The attendance at the meeting called in the Ivorites’ Hall, Ammanford, on Thursday evening last, to hear an address from Sir Henry Jones, professor at Glasgow University, one of Wales’ most distinguished sons, was disappointing, and contrasted sharply with the overcrowded audience at Brynamman the preceding evening.
However, those who were not present missed a delightful treat, for the personality of Sir Henry and his homely phrases in putting the case of our duty to the State captivated all who had the pleasure of hearing him.
Ald. W. N. Jones, Company Commander of the Ammanford V. T. C., who paraded in good numbers for the occasion, presided, and explained that the reason why Sir Henry was going throughout Wales was that the Voluntary System was on its trial.
He did not suppose any of them wanted Conscription or Compulsion, though there might be a difference; they wanted to feel that the Voluntary System was doing its work.
They had an appeal from Mr. Asquith and from Lord Derby that had been sent broadcast to every unstarred man, and everything had been done to satisfy the Government that the Voluntary System still held the field.
Half a dozen men were worth 20 or 30 conscripts, and so far as the war had gone to-day we have done under the Voluntary System in a few months what it had taken Germany 40 years to do under Conscription.
They had read the history of the Battle of Mons and the bravery shewn there, and they were proud and glad to know that men from Ammanford and the Amman Valley were out there fighting for us and doing well. Were they going to let them fight alone?
That was why Sir Henry Jones was there, to create a fresh spirit among the people and send out help to those who were fighting at the Front. The latter had gone out voluntarily, and suppose Conscription came, what would the men at the Front say?
When the conscript went out they would say: “You have come now that you have been obliged to come; we came fourteen months ago to save fellows like you, and you hadn’t the pluck to come until you were forced.” He felt sure none of them would try in any shape or fashion to shirk their duty. They would soon be totalling up the number of recruits they had had, and he hoped Ammanford had done well.

------------------------------------------------------------

● **Work task A**
Which people are named in the Ammanford meeting report?
● **Work task B**
Carry on the report of Sir Henry Jones's Ammanford meeting from its final sentence.

------------------------------------------------------------

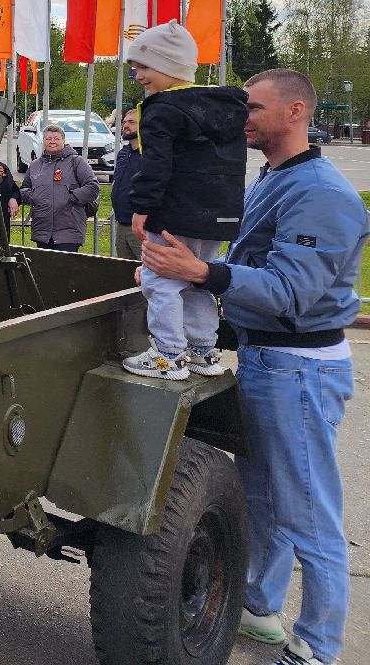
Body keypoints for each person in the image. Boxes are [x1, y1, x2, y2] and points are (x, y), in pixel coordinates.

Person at [142, 69, 367, 665]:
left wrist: (203, 276)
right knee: (260, 498)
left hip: (301, 369)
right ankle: (259, 607)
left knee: (310, 513)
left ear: (296, 111)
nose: (242, 116)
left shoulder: (324, 195)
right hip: (268, 360)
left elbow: (292, 292)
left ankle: (318, 647)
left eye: (255, 107)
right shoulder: (273, 177)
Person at [121, 20, 248, 381]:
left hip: (176, 214)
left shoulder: (161, 108)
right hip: (218, 218)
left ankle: (167, 354)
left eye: (144, 66)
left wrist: (141, 207)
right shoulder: (226, 107)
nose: (138, 75)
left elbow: (156, 164)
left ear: (169, 66)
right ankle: (203, 352)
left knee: (159, 281)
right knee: (196, 279)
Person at [20, 123, 100, 251]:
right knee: (45, 269)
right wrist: (35, 196)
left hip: (69, 231)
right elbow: (24, 190)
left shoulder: (76, 162)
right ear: (43, 141)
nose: (52, 142)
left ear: (63, 141)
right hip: (42, 231)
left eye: (56, 138)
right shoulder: (35, 165)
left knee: (65, 270)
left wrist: (70, 198)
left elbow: (93, 187)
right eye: (48, 138)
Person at [110, 108, 144, 260]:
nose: (125, 125)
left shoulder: (151, 154)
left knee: (147, 274)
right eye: (124, 122)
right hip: (121, 223)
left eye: (132, 122)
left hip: (142, 226)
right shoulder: (123, 152)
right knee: (124, 273)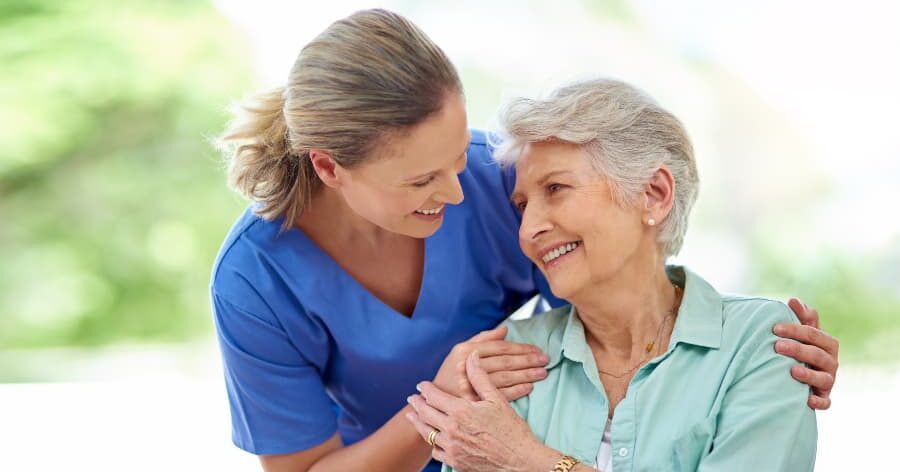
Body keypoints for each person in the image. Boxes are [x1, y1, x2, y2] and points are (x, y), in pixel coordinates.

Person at [211, 9, 837, 472]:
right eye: (423, 179)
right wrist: (444, 406)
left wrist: (750, 348)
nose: (459, 193)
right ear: (329, 168)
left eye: (459, 156)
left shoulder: (500, 182)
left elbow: (624, 283)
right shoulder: (255, 279)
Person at [406, 79, 819, 471]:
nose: (528, 230)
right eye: (522, 205)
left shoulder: (760, 342)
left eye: (556, 188)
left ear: (654, 193)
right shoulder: (508, 360)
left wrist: (528, 460)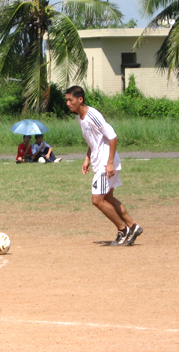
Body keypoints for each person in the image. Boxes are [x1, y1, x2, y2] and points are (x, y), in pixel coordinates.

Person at [65, 85, 143, 246]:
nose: (68, 103)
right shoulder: (81, 118)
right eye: (66, 100)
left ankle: (123, 230)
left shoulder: (92, 116)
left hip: (105, 164)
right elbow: (94, 141)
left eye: (70, 100)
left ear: (80, 99)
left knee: (97, 200)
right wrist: (87, 158)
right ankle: (133, 227)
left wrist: (109, 163)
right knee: (107, 198)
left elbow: (112, 137)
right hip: (100, 162)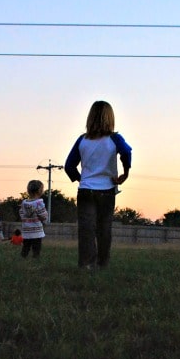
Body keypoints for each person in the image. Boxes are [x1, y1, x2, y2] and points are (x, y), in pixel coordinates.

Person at [65, 101, 132, 270]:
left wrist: (80, 179)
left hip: (86, 190)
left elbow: (69, 166)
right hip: (107, 190)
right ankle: (102, 264)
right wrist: (125, 172)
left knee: (86, 229)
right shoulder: (115, 138)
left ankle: (86, 264)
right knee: (104, 228)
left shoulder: (82, 140)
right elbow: (126, 151)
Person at [19, 180, 48, 258]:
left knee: (26, 246)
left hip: (26, 229)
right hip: (37, 230)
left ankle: (23, 258)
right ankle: (35, 259)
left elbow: (21, 214)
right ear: (39, 190)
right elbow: (43, 215)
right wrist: (44, 220)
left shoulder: (24, 203)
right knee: (36, 247)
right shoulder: (39, 203)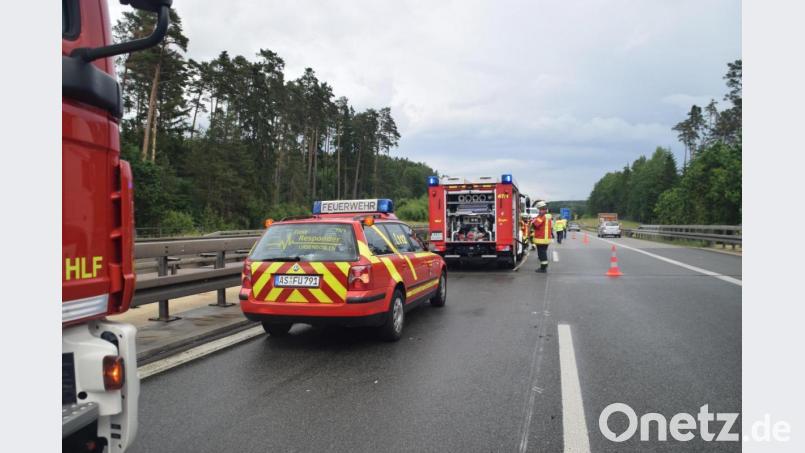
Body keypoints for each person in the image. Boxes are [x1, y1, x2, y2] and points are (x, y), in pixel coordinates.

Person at [530, 201, 553, 273]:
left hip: (541, 238)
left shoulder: (543, 217)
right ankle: (544, 266)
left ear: (544, 209)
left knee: (541, 254)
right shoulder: (547, 216)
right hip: (545, 239)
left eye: (540, 209)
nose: (539, 211)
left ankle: (543, 268)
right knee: (543, 253)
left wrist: (533, 221)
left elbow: (535, 225)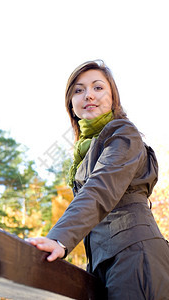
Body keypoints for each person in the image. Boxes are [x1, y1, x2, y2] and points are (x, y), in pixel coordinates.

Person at [27, 60, 169, 299]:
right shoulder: (86, 150)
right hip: (103, 264)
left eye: (98, 88)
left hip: (135, 254)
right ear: (71, 104)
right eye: (79, 90)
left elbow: (100, 188)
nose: (88, 95)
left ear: (113, 97)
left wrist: (59, 240)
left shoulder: (123, 133)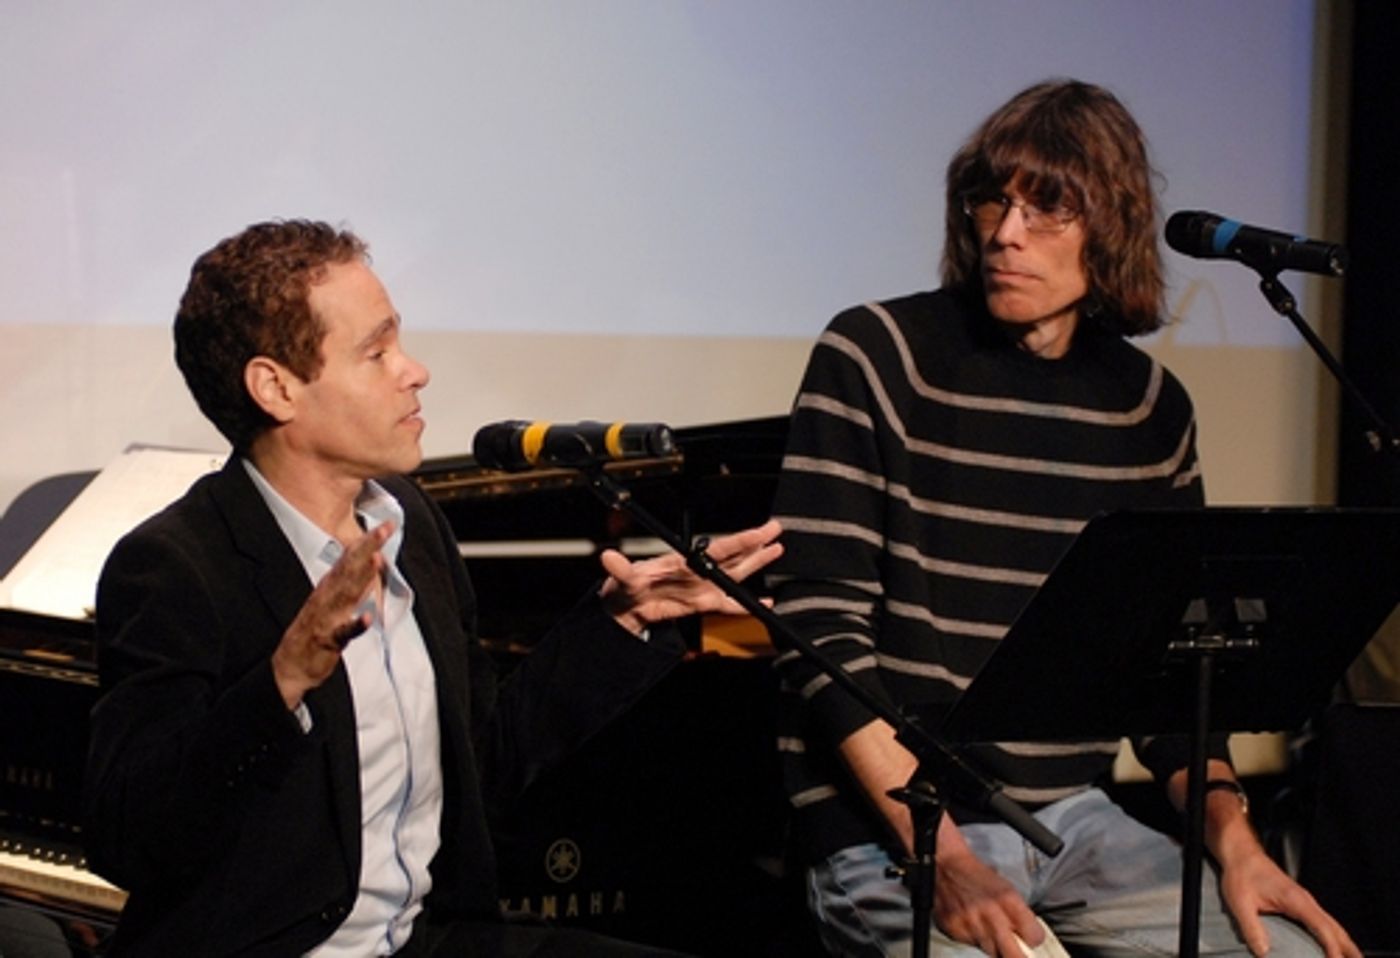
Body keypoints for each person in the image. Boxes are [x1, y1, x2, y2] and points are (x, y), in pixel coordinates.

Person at [766, 79, 1358, 958]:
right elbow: (817, 627)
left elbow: (1170, 676)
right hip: (895, 826)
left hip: (1076, 822)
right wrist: (945, 858)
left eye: (1048, 209)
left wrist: (1239, 847)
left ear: (1109, 228)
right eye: (992, 202)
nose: (1006, 232)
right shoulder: (877, 354)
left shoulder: (1149, 407)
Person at [81, 219, 783, 957]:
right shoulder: (173, 566)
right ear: (276, 388)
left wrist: (622, 620)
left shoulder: (409, 522)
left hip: (423, 939)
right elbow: (127, 839)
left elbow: (484, 763)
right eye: (376, 352)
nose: (414, 371)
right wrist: (282, 681)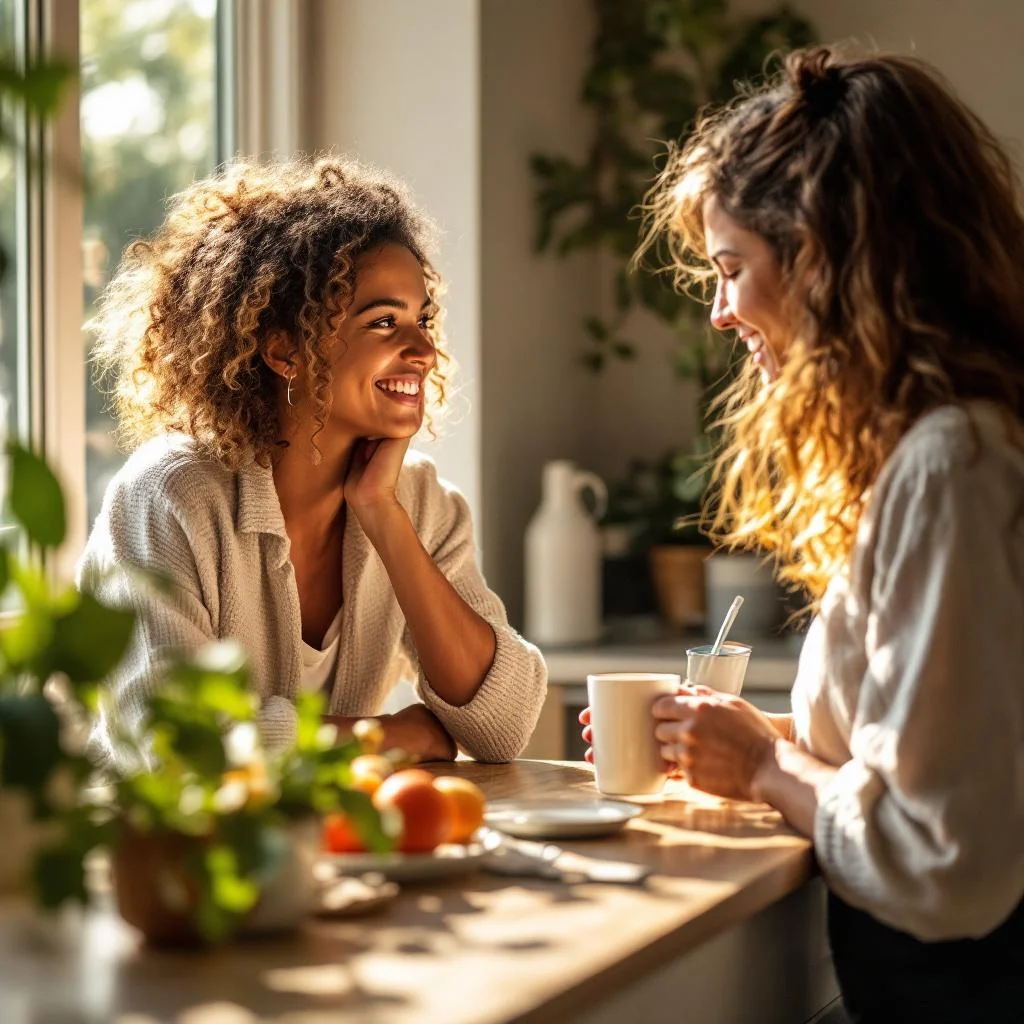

------------------------------------------------------------

● **Response area A**
Sir Henry Jones, Ald. W. N. Jones, Mr. Asquith, Lord Derby

● **Response area B**
They believed they were fighting a righteous war, and it was worth fighting to know that in some small measure they were doing something to bring this great war to a successful issue. Some people were talking about peace, and peace at any price.
He thought after the loss they had suffered and had to bear, very few of them would say “Peace” until they had the German power trampled under their feet. (Applause).
Sir Henry Jones, who had a warm reception, observed that in Mr. Asquith’s speech he said they had a great task worthy of a great nation. What did it mean? Mr. Asquith, whatever his merits or demerits as a statesman, was certainly one who measured his words, and every sentence was weighty and great. It meant that for the accomplishment of this task every man must be in it.
Mr. Asquith wanted to leave no one out – rich, poor, wise or simple. And Lord Derby said: “In order to accomplish this task we require the manhood of the nation.” That was true. The manhood was necessary, and somehow or other the men that were necessary would be found.
This old country, with all its faults, had a wonderful way of reaching its purpose and attaining its end; in a very devious way, blundering along according to no laws of reason or logic that any man could find, but still it had the custom of reaching what it wanted.
This belief was that if it was true, as Mr. Asquith and Lord Derby say, that the country requires the manhood of the nation to serve it – each man according to his best capacity – then this country would have it. No other nation would have dreamt of entrusting this struggle to Voluntaryism.
No one would have said at this time last year that they would have had four millions of men ready, but they got their purpose, and now if there was anybody there of military age waiting for anybody else to go first, thinking the might escape, they must remember John Bull.
He had a way of reaching his end. Why did he come from Scotland? Because he felt it was infinitely better to go willingly than to be compelled. He hated Conscription, and would not support I even in this hour of danger as a permanent military method.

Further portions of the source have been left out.